* [What you will do]: Retype the text of the items, starting with the first line and going on through the line with "September 2017", that line included. Leave the pictures out of your copy.

* [Raw data]:
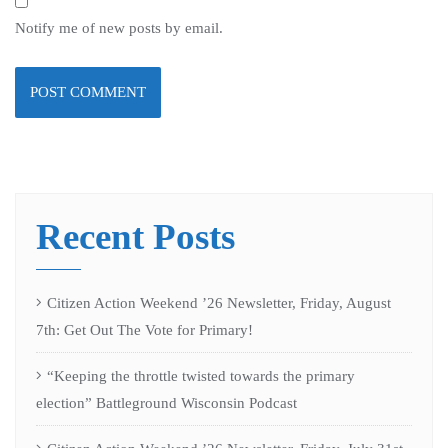
Notify me of new posts by email.
Recent Posts
Citizen Action Weekend ’26 Newsletter, Friday, August
7th: Get Out The Vote for Primary!
“Keeping the throttle twisted towards the primary
election” Battleground Wisconsin Podcast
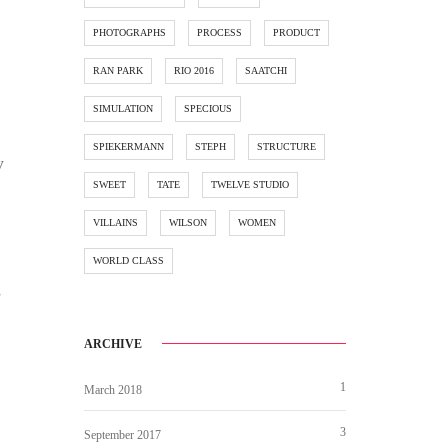
PHOTOGRAPHS
PROCESS
PRODUCT
RAN PARK
RIO 2016
SAATCHI
SIMULATION
SPECIOUS
SPIEKERMANN
STEPH
STRUCTURE
y
SWEET
TATE
TWELVE STUDIO
VILLAINS
WILSON
WOMEN
WORLD CLASS
s
ARCHIVE
1
March 2018
3
September 2017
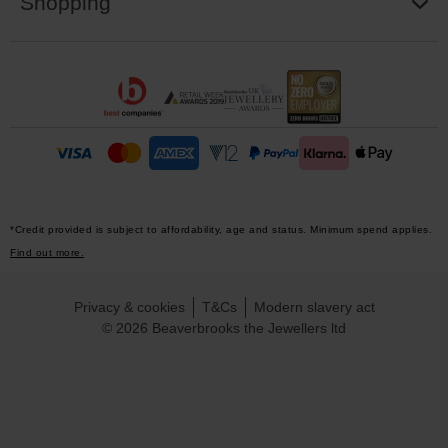
Shopping
*Credit provided is subject to affordability, age and status. Minimum spend applies.
Find out more.
Privacy & cookies
T&Cs
Modern slavery act
© 2026 Beaverbrooks the Jewellers ltd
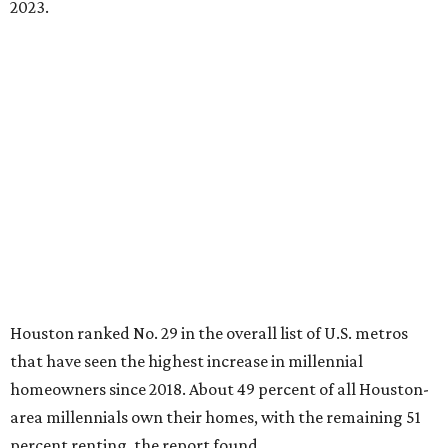
2023.
Houston ranked No. 29 in the overall list of U.S. metros
that have seen the highest increase in millennial
homeowners since 2018. About 49 percent of all Houston-
area millennials own their homes, with the remaining 51
percent renting, the report found.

* [Response area]:
Notify me of new posts by email.
Recent Posts
Citizen Action Weekend ’26 Newsletter, Friday, August
7th: Get Out The Vote for Primary!
“Keeping the throttle twisted towards the primary
election” Battleground Wisconsin Podcast
PHOTOGRAPHS
PROCESS
PRODUCT
RAN PARK
RIO 2016
SAATCHI
SIMULATION
SPECIOUS
SPIEKERMANN
STEPH
STRUCTURE
y
SWEET
TATE
TWELVE STUDIO
VILLAINS
WILSON
WOMEN
WORLD CLASS
s
ARCHIVE
1
March 2018
3
September 2017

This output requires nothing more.